We were free to choose whatever road or path we wanted to take ... | Source

Evenings in the Hostel

During the evenings at the hostel, the hikers would gather together in the common area around the tables and in the booths. Dave and I cooked our dinners in the kitchen and ate at a booth. On our last evening there, Paul had set himself up in a different booth to catch up on his correspondence. He had bought a 1 quart bottle of beer and had poured the contents into a Tupperware bowl. He sat there smoking a cigarette and sipping his beer while writing page after page of letters to everyone he knew. Even sitting inside the hostel he had his maroon cap perched on the top of his head.

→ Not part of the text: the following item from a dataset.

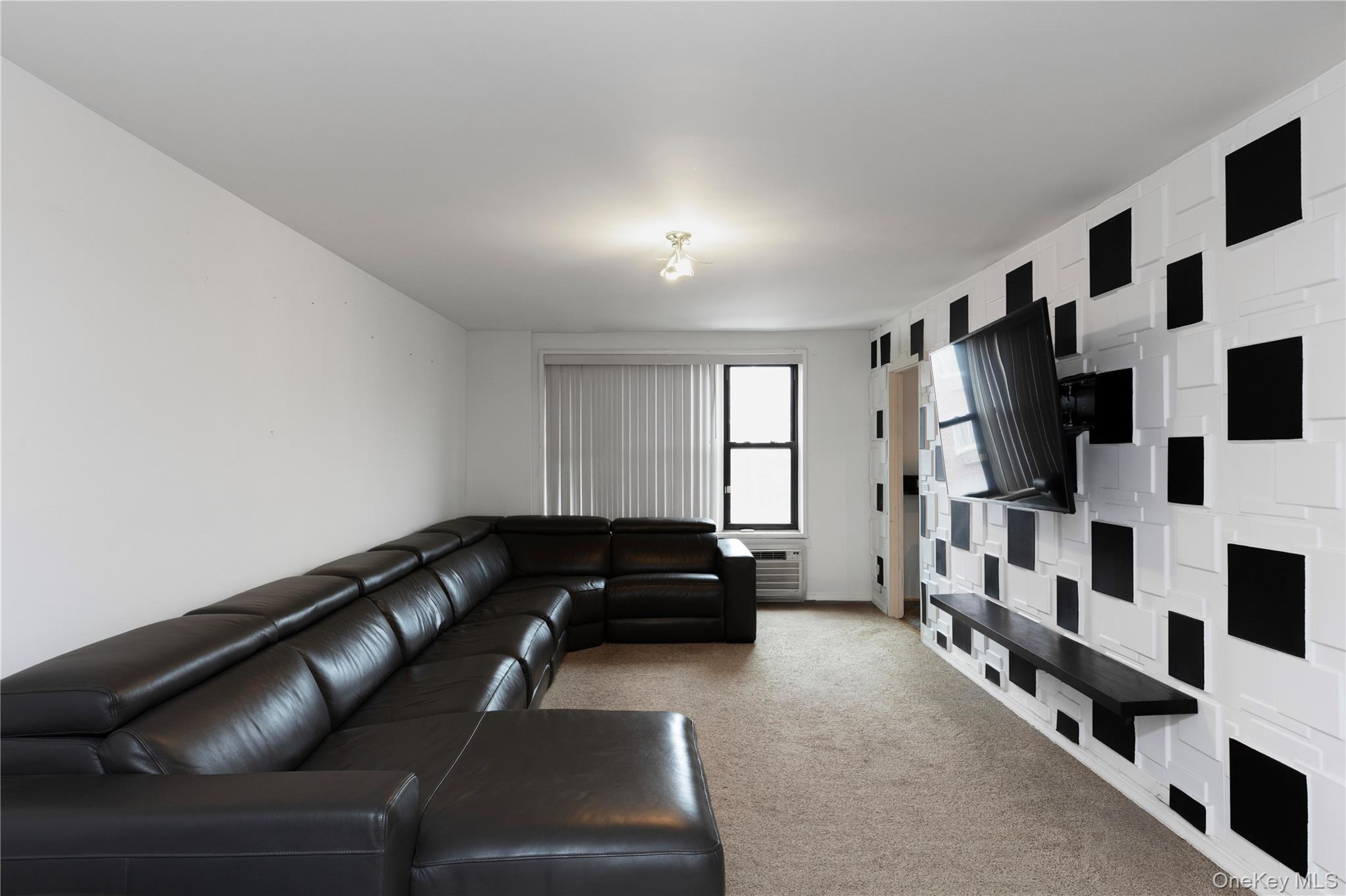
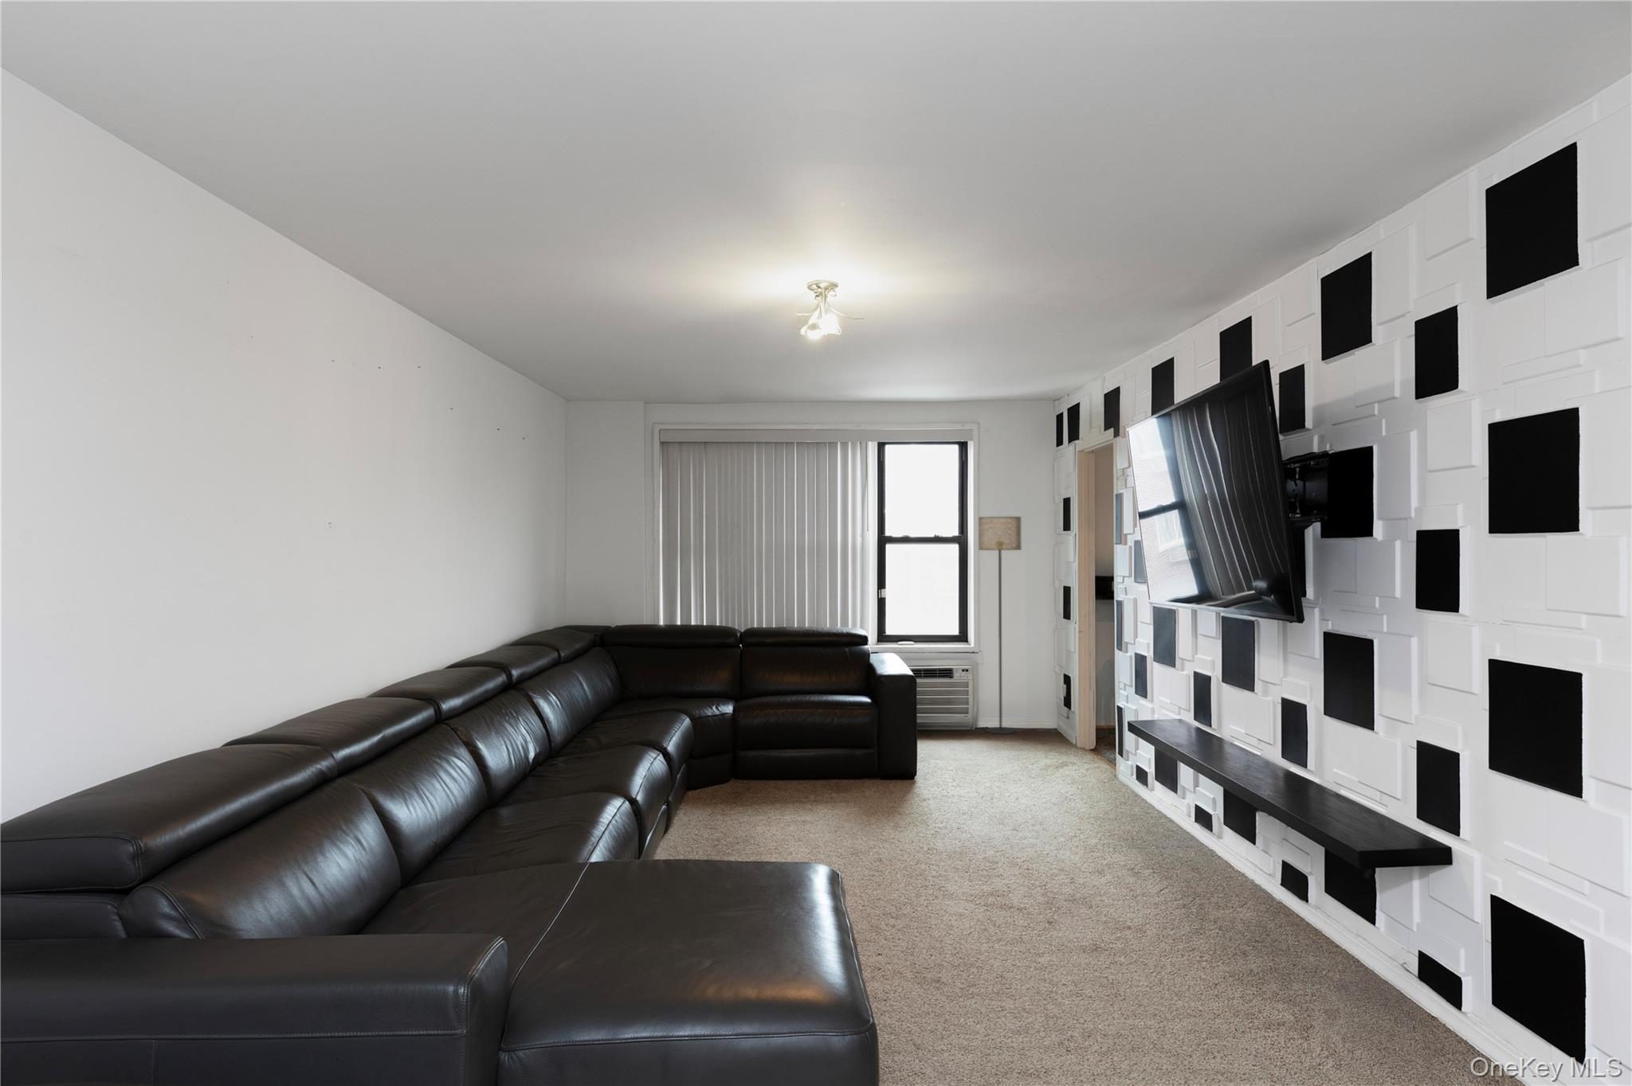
+ floor lamp [977,516,1022,735]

A low wattage bare lightbulb hung over the booth, casting a dim yellow glow across him and the table. As I watched him I couldn’t help thinking of Paul as some type of Ernest Hemingway-like character. He had the white scruffy beard, the nose for adventure, the storytelling ability, and now to watch him so engrossed in his writing, the comparison clicked.

Our time in Pearisburg had been relaxing, yet eventful. The weather had settled into a pattern that was the best springtime in southern Virginia had to offer. Our legs were once again getting restless and it was time to shoulder our packs and head north toward more adventures along the trail.